(TRY IT): Could every line below be transcribed exactly, with the pictures dropped?
---*---
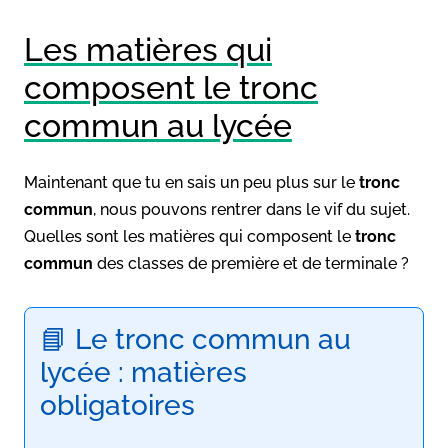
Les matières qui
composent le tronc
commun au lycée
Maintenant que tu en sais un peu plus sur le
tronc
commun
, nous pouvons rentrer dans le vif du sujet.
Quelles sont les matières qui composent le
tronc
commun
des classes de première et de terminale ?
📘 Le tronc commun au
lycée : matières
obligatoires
---*---
(EXERCISE RESULT):
Les matières qui
composent le tronc
commun au lycée
Maintenant que tu en sais un peu plus sur le
tronc
commun
, nous pouvons rentrer dans le vif du sujet.
Quelles sont les matières qui composent le
tronc
commun
des classes de première et de terminale ?
📘 Le tronc commun au
lycée : matières
obligatoires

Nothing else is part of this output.